Former Bank of England governor Mark Carney has defended his bleak warnings that Brexit would devalue sterling and add to inflation ahead of a recession.
He doubled down on his assertion that the UK economy had shrunk to less than 70% of Germany since Brexit. It came the day after the Bank of England hiked interest rates to 3 per cent causing misery for homeowners.
“Sterling moved against all major currencies from the point at which the referendum was called, and then it moved more sharply after the referendum result,” Mr Carney said.
“It hasn’t recovered. It’s fluctuated around but it has not recovered,.”

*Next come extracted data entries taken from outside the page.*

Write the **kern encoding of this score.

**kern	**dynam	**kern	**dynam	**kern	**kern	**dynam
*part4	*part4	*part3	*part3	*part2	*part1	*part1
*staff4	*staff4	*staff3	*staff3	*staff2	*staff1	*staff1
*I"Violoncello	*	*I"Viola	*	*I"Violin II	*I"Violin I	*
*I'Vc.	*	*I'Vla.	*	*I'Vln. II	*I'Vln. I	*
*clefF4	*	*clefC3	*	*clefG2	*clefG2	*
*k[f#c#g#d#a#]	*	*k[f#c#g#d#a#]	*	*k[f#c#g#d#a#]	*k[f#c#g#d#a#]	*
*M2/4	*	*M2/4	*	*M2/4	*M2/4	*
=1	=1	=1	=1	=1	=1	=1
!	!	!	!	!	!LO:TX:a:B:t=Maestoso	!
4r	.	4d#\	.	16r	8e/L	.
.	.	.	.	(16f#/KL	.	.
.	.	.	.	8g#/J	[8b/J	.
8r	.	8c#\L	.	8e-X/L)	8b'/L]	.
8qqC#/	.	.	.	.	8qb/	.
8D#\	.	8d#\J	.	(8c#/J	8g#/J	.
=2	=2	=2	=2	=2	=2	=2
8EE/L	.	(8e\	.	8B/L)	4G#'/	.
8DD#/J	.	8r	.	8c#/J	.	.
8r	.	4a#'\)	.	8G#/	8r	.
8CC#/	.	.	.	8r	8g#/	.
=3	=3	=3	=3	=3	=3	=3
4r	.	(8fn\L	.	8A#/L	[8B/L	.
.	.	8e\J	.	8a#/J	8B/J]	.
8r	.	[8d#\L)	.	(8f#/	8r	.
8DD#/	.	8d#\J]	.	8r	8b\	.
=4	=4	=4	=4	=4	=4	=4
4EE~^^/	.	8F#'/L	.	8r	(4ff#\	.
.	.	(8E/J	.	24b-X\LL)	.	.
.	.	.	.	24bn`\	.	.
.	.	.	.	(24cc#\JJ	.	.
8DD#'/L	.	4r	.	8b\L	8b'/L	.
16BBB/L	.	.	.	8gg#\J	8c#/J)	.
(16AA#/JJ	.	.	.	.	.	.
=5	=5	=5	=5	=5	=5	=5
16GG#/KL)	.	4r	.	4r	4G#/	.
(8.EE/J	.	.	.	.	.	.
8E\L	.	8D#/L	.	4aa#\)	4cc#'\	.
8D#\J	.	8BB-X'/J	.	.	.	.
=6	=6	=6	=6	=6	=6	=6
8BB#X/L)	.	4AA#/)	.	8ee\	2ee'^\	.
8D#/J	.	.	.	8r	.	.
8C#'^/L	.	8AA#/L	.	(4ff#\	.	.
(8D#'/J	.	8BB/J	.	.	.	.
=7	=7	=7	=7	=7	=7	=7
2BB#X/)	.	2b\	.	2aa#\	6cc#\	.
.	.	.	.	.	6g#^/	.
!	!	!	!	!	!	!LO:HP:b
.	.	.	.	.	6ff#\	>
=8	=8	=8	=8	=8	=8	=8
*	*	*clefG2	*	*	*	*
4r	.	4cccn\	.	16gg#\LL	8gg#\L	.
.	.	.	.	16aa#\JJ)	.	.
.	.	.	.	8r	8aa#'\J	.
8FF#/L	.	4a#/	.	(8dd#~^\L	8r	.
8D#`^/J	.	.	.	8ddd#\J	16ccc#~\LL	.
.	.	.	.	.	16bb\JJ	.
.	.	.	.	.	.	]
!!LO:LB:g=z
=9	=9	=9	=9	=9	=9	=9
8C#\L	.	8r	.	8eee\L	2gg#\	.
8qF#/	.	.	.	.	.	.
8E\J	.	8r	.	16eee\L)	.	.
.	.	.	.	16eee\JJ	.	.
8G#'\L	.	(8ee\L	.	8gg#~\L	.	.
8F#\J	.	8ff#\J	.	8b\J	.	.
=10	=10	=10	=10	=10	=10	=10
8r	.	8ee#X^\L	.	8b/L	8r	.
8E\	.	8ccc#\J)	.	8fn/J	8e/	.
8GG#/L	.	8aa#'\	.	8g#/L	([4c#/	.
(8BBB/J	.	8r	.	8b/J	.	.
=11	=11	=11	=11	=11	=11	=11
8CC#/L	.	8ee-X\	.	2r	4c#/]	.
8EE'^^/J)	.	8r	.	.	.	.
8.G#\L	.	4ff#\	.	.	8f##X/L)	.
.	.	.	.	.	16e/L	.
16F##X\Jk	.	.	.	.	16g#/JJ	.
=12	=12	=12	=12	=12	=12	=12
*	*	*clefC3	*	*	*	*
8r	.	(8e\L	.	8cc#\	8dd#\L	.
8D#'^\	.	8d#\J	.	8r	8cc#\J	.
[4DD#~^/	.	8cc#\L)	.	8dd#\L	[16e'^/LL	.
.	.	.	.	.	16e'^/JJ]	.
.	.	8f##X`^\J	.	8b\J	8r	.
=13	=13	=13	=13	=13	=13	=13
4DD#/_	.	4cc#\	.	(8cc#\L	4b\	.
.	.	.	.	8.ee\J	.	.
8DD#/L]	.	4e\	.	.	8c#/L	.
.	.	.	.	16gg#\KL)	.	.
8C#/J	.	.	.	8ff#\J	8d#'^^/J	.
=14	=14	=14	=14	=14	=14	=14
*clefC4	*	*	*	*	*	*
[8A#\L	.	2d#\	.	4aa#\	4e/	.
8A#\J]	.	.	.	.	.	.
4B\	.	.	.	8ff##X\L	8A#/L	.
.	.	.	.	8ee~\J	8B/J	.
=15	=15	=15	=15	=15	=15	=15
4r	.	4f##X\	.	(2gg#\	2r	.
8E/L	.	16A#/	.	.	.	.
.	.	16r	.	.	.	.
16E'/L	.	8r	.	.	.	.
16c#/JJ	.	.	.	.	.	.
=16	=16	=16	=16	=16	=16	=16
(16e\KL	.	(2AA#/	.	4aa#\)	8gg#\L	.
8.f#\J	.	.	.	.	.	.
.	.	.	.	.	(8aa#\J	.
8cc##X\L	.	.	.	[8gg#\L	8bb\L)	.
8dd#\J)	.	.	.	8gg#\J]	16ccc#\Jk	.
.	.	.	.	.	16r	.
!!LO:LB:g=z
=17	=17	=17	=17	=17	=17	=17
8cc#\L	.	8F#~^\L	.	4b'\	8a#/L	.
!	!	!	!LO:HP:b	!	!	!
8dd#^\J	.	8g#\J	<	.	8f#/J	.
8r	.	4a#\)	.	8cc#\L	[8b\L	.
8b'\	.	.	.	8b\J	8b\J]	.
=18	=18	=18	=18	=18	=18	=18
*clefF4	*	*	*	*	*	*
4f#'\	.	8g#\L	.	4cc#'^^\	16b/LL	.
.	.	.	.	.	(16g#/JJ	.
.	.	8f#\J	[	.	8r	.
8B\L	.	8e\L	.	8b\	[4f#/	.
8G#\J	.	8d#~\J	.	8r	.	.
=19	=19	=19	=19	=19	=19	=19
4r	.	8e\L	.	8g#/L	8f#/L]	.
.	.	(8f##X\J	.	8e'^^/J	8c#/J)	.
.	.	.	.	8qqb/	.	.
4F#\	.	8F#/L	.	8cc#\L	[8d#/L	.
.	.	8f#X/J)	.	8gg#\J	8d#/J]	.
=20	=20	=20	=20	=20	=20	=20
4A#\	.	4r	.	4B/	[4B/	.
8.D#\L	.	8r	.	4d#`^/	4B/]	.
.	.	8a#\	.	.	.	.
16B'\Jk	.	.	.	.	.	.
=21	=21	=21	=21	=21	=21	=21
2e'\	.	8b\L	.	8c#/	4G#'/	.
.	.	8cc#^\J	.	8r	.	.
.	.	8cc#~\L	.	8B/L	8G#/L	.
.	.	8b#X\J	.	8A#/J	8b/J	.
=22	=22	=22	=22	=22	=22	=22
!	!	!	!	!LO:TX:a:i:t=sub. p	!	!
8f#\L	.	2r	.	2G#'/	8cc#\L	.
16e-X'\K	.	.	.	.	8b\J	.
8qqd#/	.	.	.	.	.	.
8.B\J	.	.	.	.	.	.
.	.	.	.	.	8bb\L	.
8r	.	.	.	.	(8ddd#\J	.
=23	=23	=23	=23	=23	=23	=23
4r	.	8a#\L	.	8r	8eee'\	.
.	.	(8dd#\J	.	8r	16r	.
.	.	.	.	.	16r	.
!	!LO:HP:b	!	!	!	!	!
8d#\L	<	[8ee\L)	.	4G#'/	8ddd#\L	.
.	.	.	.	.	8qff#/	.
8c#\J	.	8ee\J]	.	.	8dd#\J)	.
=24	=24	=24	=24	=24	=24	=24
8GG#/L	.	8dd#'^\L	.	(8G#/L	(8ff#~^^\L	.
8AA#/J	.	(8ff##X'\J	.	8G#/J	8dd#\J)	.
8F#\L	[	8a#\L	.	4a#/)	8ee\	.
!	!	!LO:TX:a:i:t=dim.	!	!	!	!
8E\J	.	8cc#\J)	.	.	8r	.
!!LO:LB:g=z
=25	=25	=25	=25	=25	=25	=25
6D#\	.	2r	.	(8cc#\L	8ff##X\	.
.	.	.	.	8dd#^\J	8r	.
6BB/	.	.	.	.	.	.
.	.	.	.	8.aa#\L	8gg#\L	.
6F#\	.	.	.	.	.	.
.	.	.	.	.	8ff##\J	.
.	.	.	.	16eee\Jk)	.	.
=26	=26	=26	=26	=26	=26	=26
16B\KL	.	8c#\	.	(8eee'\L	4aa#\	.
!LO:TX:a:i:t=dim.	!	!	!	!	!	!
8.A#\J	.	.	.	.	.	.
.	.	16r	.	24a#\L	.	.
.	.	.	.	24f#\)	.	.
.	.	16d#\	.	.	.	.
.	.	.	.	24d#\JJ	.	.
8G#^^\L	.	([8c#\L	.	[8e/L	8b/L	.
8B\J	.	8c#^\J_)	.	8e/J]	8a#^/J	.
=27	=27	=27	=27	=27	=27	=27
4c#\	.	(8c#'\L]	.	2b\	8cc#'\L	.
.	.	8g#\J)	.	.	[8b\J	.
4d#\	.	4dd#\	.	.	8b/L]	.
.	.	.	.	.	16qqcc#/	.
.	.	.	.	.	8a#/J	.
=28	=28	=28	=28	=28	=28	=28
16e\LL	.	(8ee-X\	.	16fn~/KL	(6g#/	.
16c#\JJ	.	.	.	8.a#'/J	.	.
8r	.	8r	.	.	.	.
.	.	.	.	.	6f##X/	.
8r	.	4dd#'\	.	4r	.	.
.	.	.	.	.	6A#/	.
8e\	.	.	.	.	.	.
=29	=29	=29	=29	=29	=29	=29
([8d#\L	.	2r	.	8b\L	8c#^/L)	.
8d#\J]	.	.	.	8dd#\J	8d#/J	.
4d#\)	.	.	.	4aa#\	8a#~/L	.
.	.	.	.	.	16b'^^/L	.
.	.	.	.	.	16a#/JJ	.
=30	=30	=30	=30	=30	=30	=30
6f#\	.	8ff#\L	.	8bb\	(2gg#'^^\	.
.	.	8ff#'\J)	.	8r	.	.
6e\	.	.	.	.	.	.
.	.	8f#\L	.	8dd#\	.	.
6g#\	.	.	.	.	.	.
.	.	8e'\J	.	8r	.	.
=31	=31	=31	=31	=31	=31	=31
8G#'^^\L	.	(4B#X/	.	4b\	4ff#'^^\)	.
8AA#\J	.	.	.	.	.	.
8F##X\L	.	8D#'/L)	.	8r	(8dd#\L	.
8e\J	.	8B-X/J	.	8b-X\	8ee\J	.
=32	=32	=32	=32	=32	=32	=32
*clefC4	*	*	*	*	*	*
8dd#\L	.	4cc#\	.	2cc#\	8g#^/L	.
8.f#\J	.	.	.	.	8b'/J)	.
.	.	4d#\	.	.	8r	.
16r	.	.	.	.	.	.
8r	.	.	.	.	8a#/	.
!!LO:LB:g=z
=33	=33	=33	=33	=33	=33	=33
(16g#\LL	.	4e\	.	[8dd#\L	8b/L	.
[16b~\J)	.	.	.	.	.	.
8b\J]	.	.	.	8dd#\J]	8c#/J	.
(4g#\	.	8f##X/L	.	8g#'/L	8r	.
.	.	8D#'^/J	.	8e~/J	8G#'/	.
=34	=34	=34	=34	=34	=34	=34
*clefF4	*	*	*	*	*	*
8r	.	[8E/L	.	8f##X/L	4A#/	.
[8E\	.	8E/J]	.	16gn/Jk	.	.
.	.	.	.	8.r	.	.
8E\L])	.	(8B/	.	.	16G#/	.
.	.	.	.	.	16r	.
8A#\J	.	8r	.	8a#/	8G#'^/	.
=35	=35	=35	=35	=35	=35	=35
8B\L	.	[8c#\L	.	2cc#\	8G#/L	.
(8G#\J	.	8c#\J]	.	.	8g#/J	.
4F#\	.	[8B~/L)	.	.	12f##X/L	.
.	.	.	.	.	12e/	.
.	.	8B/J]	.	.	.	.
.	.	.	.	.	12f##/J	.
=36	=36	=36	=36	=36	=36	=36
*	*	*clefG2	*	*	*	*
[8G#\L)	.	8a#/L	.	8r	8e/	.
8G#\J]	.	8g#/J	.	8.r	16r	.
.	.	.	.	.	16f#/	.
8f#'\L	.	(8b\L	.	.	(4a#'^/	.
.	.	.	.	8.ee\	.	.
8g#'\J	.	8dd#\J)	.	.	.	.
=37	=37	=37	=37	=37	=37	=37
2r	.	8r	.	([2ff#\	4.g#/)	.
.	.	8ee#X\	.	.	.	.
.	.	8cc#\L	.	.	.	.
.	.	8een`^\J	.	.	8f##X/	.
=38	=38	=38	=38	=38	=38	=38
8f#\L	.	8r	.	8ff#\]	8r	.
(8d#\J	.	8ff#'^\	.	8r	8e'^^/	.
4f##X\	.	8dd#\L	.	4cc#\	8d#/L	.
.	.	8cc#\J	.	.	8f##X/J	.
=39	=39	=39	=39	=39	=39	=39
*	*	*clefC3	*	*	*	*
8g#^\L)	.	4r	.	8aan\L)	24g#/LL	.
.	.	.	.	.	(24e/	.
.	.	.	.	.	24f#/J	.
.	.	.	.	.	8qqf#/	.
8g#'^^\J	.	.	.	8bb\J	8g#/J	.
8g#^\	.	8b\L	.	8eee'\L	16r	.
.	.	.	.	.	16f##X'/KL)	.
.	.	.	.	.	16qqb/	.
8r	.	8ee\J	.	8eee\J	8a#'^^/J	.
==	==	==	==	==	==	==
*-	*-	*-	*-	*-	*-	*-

He told BBC Radio 4: “This is what we said was going to happen, which is that the exchange rate would go down, it would stay down, that would add to inflationary pressure, the economy’s capacity would go down for a period of time because of Brexit, that would add to inflationary pressure, and we would have a situation – which is the situation we have today – where the Bank of England has to raise interest rates despite the fact that the economy is going into recession.”
Addressing criticism of his claim, made first in the Financial Times, that Brexit had seen the UK economy shrink from 90% the size of Germany’s to “less than 70%”, Mr Carney said: “The question is the purchasing ability, the international weight of the economy, which was [pre-Brexit] at a different level relative to the German economy, relative to the Canadian economy, relative to other economies than it is today.
“That structural shift is in part what the government and all of us are dealing with in the UK. We’ve had a big hit to our productivity … the speed limit of the economy as well as the level of the economy, and we have to take some tough decisions in order to get it back up and that is one of the consequences of a decision taken a few years ago.”
Mr Carney said the UK was facing a “long-standing shock to productivity in the economy”, which he said was predicted would be an outcome of Brexit.
It came as the Bank of England piled mortgage misery on thousands of homeowners and first time buyers with the biggest rise in interest rates in more than 30 years on Thursday.
The Bank took the action as it warned Britain is heading for its longest recession in modern history with no recovery until summer 2024.The recession is not predicted to be as deep as the downturn that followed the financial crisis of 2008.
Downing Street, however, insisted the economic challenges have been caused by the coronavirus pandemic and Vladimir Putin’s war in Ukraine, declining to comment on the affect of Brexit.
“Our focus is on ensuring we have stability and fiscal credibility. That’s what the Chancellor and the Prime Minister are focused on rather than on a decision taken a number of years ago where people made a clear decision,” the official spokesman said.